* **Extracted text**
BEGIN

To some extent, you are constrained in pilot experience by who you have available. The best pilots for the job are likely to be amongst your most experienced, but ideally those with some reasonable technical literacy - any ex-maintainers or science graduates in that lot? It's unlikely that any "normal" pilot will automatically know how to fly a test schedule and some training will be needed - you might do worse than bring in an experienced flight tester to help you put a training course together. Once up and running, you may hopefully be able to do most required ongoing training in-house with the expertise you will then be building up.

It is worth also thinking in terms of not relying solely upon your pilot for the air test, particulary since you're apparently looking at fairly complex multi-seat aircraft. If you involve some of your most experienced maintenance crew-chiefs and pair them with the pilots being used, flying them together this may work much better for the air tests than normal flight deck crew only (if you still have flight engineers on any of your aircraft on the other hand - they're probably the best people in this role.)

Weather conditions is something that you need to decide locally, but it's likely that you won't wish to do the main part of any air tests in IMC; day-VMC conditions are pretty much a global normal for most test flying, and would be a sensible starting point since you are then not absolutely reliant upon many of the avionics which may well be at the core of your air test, and also aircrew capacity (otherwise used otherwise in instrument flying) is freed up to concentrate upon the air test.

END

* **Raw data**
BEGIN

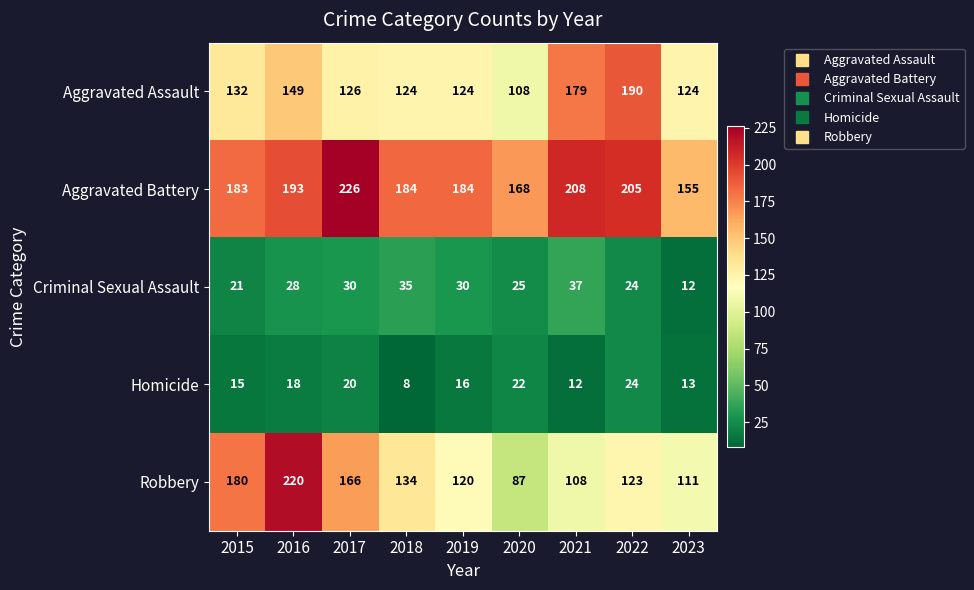

Read the Homicide value at 2018, to the nearest 5.

10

END

* **Task instructions**
Reproduce word for word the stretch of the air-testing passage above from "It is worth" through "in this role.)".

* **Response**
It is worth also thinking in terms of not relying solely upon your pilot for the air test, particulary since you're apparently looking at fairly complex multi-seat aircraft. If you involve some of your most experienced maintenance crew-chiefs and pair them with the pilots being used, flying them together this may work much better for the air tests than normal flight deck crew only (if you still have flight engineers on any of your aircraft on the other hand - they're probably the best people in this role.)